Dataset excerpts:
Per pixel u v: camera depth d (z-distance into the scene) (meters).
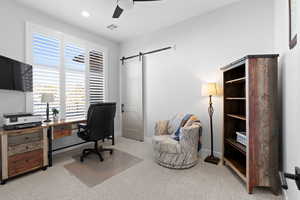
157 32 3.59
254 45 2.41
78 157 2.83
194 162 2.45
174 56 3.33
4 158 1.94
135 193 1.76
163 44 3.50
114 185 1.92
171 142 2.40
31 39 2.69
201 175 2.15
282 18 1.77
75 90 3.38
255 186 1.77
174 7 2.69
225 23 2.67
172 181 2.01
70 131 2.80
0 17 2.36
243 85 2.49
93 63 3.75
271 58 1.73
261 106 1.74
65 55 3.20
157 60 3.62
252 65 1.75
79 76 3.46
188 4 2.61
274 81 1.72
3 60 2.20
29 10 2.66
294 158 1.30
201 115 2.97
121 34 3.81
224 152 2.47
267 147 1.73
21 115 2.20
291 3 1.30
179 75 3.26
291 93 1.39
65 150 3.21
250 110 1.76
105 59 4.02
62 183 1.96
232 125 2.48
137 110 3.97
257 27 2.38
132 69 4.08
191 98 3.10
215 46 2.79
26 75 2.55
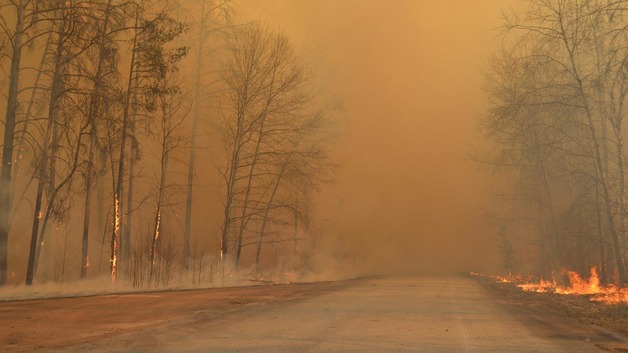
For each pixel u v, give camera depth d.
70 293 16.89
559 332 9.18
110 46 20.03
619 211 20.73
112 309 12.32
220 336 8.34
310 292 19.36
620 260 19.84
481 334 8.80
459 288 23.66
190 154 28.47
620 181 19.91
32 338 8.12
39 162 19.39
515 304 15.42
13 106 18.36
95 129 19.70
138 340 7.94
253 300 15.33
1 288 16.91
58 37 20.09
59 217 19.47
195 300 15.03
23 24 18.88
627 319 11.20
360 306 13.59
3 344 7.59
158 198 24.94
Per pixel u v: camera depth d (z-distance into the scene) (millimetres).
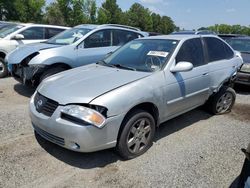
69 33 7473
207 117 5621
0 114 5223
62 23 40906
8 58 6840
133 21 68375
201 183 3414
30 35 9227
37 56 6246
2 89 6984
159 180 3430
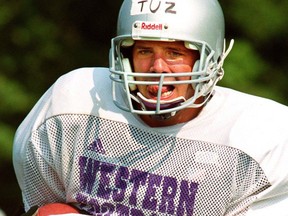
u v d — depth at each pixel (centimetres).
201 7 1103
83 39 2720
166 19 1084
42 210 1149
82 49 2711
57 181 1185
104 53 2723
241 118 1129
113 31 2733
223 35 1140
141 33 1087
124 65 1112
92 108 1147
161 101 1086
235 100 1144
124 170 1126
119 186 1127
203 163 1114
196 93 1091
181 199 1116
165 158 1120
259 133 1122
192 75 1084
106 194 1131
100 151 1136
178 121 1123
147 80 1091
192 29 1090
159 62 1086
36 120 1183
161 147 1123
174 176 1117
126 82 1082
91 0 2728
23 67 2659
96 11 2731
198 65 1092
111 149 1134
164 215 1118
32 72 2659
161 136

• EXERCISE: Copy out the lines above with "depth" in them.

• ANSWER SECTION:
Per pixel u v: camera depth d (z-distance into the scene) (meters).
For each pixel u v, give camera depth d.
Per pixel u v: camera depth d (z-distance into the scene) (millimetres).
u v d — depth at each pixel (centimetres).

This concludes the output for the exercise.